Requirement
Bring back every record exactly, except for the pictures, which stay out.

Data to process
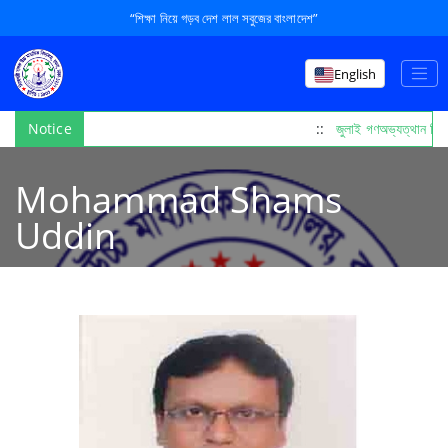
“শিক্ষা নিয়ে গড়ব দেশ লাল সবুজের বাংলাদেশ”
English
Notice
::
জুলাই গণঅভ্যত্থান দি
Mohammad Shams
Uddin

Your response
“শিক্ষা নিয়ে গড়ব দেশ লাল সবুজের বাংলাদেশ”
English
Notice
::
জুলাই গণঅভ্যত্থান দি
Mohammad Shams
Uddin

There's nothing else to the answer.